Daniel O'Neil is a graduate of the University of Wisconsin-Madison, a former sports broadcaster and current insurance consultant. His personal collection of fiction is extensive and serves as his inspiration to introduce readers to BODIES ON THE POTOMAC, his debut novel. O'Neil, the father of two sons, has lived in a variety of locations, including Wisconsin, California, Indiana, Kentucky, and South Carolina. He currently resides in Florida where he is at work on his next book.
about BODIES ON THE POTOMAC

Karl Blumenthal's automobile dealership is being terminated by Universal Motors. He believes it's because he's failed to financially back the reelection efforts of the sitting U. S. President.
For guidance, Blumenthal calls on good friend and former Washington powerbroker Taylor Clark. But Clark is initially skeptical. However, when a live round fired from a silenced pistol narrowly misses him, Clark begins to fear the worst; that the country could be on the edge of the messiest national scandal since Watergate.

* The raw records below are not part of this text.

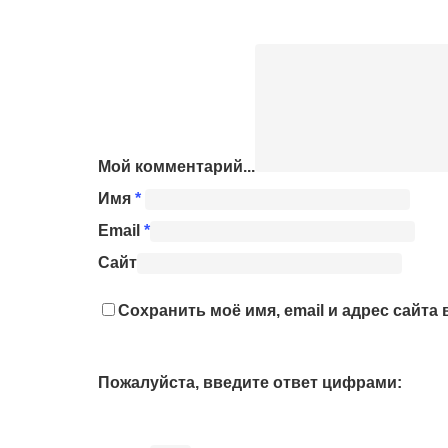
Мой комментарий...
Имя
*
Email
*
Сайт
Сохранить моё имя, email и адрес сайт
Пожалуйста, введите ответ цифрами:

Clark immediately engages his boss, Loraine Sinatra, a feared Washington operator who secretly controls a black unit buried deep within one of America' least understood but most powerful and autonomous law enforcement organizations. Clark and Sinatra search desperately for footing in the investigation, tapping sources they haven't called on for years. When they arrive seconds too late to prevent a firearms confrontation on Blumenthal's front lot, it becomes clear that a national catastrophe looms. It isn't long before they discover that the Bluffton, South Carolina dealership is nothing more than a single speck in a bold scheme masterminded by Russian billionaire Mikael Azarov to bend the President of the United States to Moscow's will by seizing control of Universal Motors for himself.

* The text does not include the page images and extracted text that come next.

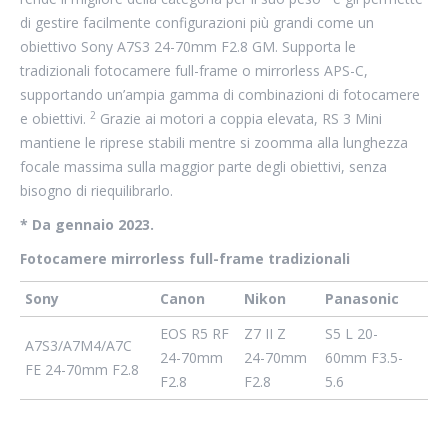
di gestire facilmente configurazioni più grandi come un
obiettivo Sony A7S3 24-70mm F2.8 GM. Supporta le
tradizionali fotocamere full-frame o mirrorless APS-C,
supportando un’ampia gamma di combinazioni di fotocamere
2
e obiettivi.
Grazie ai motori a coppia elevata, RS 3 Mini
mantiene le riprese stabili mentre si zoomma alla lunghezza
focale massima sulla maggior parte degli obiettivi, senza
bisogno di riequilibrarlo.
* Da gennaio 2023.
Fotocamere mirrorless full-frame tradizionali
Sony
Canon
Nikon
Panasonic
EOS R5 RF
Z7 II Z
S5 L 20-
A7S3/A7M4/A7C
24-70mm
24-70mm
60mm F3.5-
FE 24-70mm F2.8
F2.8
F2.8
5.6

Azarov's daring plot places his $25 billion fortune at risk, but he's killed before, and he's willing to kill again if that's what it takes to win. It's up to Clark to stop him.
From the low country of South Carolina to the halls of power in the nation's capital, from the skyscrapers of San Francisco's famed financial district to the stormy streets of flooded Savannah, Clark's resourcefulness and nerve fuel his pursuit of the truth, a pursuit that ultimately ends in violent public death.